Aplikacja miała wspomóc walkę z koronawirusem i pomóc w zmniejszeniu jego dalszej emisji. Rząd wydał na nią pokaźne sumy pieniędzy z budżetu, jednak koszty obsługi wciąż rosną. Pojawia się coraz więcej opinii, że z projektu należało się wycofać. Dlaczego?
Sam koszt stworzenia aplikacji wyniósł aż 2,55 mln zł. Szybko okazało się jednak, że spore kwoty wcale się na tym nie kończą. Jej obsługa pochłania miesięcznie dodatkowe 136,5 tys. zł, co zostało ujawnione przez Ministerstwo Cyfryzacji. Do końca sierpnia pobrało ją niemal 670 tys. osób.

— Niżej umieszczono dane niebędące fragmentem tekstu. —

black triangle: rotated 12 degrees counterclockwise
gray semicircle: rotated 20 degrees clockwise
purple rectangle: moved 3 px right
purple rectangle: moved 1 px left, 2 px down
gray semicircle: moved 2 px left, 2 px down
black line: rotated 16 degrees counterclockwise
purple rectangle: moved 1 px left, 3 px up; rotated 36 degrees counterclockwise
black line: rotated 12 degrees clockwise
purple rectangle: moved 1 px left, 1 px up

W zamyśle ProteGo Safe miało zwiększyć bezpieczeństwo podczas pandemii przez samokontrolę swojego stanu zdrowia oraz informować o możliwych źródłach zakażenia. Jej instalacja jest dobrowolna.

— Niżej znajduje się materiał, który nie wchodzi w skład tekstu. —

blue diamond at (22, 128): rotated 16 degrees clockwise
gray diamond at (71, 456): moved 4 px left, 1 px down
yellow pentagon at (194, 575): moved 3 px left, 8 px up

Wątpliwości budzą nie tylko bardzo wysokie koszty ProteGo Safe. Obawiano się także o prywatność osób, które zdecydowały się ją zainstalować. Twierdzono między innymi, że może się to przyczynić do utraty ich anonimowości i możliwości szybkiego odtworzenia kontaktów społecznych. Na jej niekorzyść świadczy też to, że instalacji dokonało 2% społeczeństwa. Znacząca redukcja ryzyka zakażenia byłaby zaś możliwa z udziałem ok. 40%. Wobec tych danych, aplikacja okazuje się po prostu nieskuteczna.